> _Text to read_
[start]

Sam Halpert, NALP Director of Public Service Initiatives

Photo: Harris and Ewing Collection, Library of Congress

Hello there, interested public! It’s been an eventful couple of weeks.

First, the elephant in the room: Operation Varsity Blues. The articles highlighted in this week’s NALP News Digest are worth a look. I’ll just add one more here: “Asha Rangappa [former Yale Dean of Admissions] says the biggest victims of the U.S. college admissions scandal are the bright and diverse students from less privileged backgrounds who will be discouraged from applying to Ivy League schools.

In addition to that news, the Trump Administration released a budget packed with changes for the student loan world, the former student loan ombudsman of the CFPB and current head of the Student Borrower Protection Center testified to Congress, Texas attorneys are suing their state bar in objection to the bar’s diversity and immigration-related efforts, under a “forced-speech” rationale, and Civil Legal Aid is making headlines of all kinds in British Columbia, with an upcoming strike of the Association of Legal Aid Laywers leading the bill. You can find all this and more, below.

See you around,
Sam

Immigration, Refugee, and Citizenship Issues

Student Loans

Public Service Management & Hiring

Legal Technology

Access to Justice – Civil

Access to Justice – Criminal

Criminal Justice Reform

Comments

Job’o’th’Week (Internship Edition)

[end]

> _Set problem 1_
In the listing, rewrite the lines between the one holding "Spec for this" and the end of the listing, inclusive, changing "Remarks" to "Comments" and leaving everything else the same.
The newsletter text and the listing that comes next are unrelated to each other.

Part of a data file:
[start]

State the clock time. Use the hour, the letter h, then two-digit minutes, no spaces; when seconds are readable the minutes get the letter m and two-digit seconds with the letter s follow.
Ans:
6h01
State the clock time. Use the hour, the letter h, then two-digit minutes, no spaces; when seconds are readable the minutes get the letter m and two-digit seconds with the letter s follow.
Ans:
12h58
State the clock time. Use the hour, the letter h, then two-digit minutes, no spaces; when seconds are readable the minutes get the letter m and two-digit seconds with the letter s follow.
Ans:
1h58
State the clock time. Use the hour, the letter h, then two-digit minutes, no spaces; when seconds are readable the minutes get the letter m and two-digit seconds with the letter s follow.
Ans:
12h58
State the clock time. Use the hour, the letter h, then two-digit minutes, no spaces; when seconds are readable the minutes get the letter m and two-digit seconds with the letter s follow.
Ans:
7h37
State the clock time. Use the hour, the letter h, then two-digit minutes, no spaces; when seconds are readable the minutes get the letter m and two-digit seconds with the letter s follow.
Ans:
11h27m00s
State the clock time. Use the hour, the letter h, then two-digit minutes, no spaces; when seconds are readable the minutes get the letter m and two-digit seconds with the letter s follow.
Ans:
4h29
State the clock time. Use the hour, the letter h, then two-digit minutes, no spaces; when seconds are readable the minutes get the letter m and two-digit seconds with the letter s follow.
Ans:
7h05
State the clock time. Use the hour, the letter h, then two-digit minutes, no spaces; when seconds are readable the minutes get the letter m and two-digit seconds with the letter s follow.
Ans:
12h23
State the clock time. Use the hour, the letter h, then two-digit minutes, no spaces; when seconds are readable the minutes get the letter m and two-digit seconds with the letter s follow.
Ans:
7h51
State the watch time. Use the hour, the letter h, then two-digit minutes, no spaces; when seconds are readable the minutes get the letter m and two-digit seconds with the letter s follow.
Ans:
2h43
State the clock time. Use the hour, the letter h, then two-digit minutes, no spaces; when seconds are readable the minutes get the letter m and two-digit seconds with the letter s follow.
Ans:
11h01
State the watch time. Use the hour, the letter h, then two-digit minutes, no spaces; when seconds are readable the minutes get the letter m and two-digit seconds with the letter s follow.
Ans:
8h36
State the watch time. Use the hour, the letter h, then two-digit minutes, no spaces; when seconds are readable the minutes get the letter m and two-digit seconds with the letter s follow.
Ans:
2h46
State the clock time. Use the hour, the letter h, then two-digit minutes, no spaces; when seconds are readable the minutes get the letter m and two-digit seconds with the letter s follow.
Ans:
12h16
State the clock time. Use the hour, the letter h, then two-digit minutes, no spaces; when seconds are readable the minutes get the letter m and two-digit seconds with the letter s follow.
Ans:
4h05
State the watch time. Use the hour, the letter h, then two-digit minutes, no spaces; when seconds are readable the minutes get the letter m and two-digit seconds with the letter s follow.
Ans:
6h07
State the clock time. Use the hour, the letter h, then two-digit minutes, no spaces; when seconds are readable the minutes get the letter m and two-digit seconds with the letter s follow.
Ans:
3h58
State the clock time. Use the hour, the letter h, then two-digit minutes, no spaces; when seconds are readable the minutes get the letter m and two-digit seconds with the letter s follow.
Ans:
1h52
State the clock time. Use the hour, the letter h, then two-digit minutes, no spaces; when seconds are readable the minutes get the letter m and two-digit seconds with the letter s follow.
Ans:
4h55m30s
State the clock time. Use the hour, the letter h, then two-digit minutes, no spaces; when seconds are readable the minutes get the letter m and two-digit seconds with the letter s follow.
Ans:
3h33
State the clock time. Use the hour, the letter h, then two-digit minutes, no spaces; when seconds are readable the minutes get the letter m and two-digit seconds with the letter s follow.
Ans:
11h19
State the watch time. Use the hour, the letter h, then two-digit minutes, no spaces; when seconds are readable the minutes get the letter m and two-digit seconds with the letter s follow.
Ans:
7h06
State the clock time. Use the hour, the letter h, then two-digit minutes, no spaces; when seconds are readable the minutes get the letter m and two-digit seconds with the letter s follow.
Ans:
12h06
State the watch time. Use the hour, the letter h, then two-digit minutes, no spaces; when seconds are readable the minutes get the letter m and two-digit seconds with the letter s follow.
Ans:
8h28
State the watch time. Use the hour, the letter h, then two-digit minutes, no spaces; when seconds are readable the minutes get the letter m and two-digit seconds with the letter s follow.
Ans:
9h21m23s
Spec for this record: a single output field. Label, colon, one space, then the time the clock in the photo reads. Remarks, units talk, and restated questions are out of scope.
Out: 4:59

[end]

> _Set problem 2_
Reproduce the newsletter text word for word between "Hello there, interested" and "Ivy League schools.", inclusive.

> _Complete response 1_
Spec for this record: a single output field. Label, colon, one space, then the time the clock in the photo reads. Comments, units talk, and restated questions are out of scope.
Out: 4:59

> _Complete response 2_
Hello there, interested public! It’s been an eventful couple of weeks.

First, the elephant in the room: Operation Varsity Blues. The articles highlighted in this week’s NALP News Digest are worth a look. I’ll just add one more here: “Asha Rangappa [former Yale Dean of Admissions] says the biggest victims of the U.S. college admissions scandal are the bright and diverse students from less privileged backgrounds who will be discouraged from applying to Ivy League schools.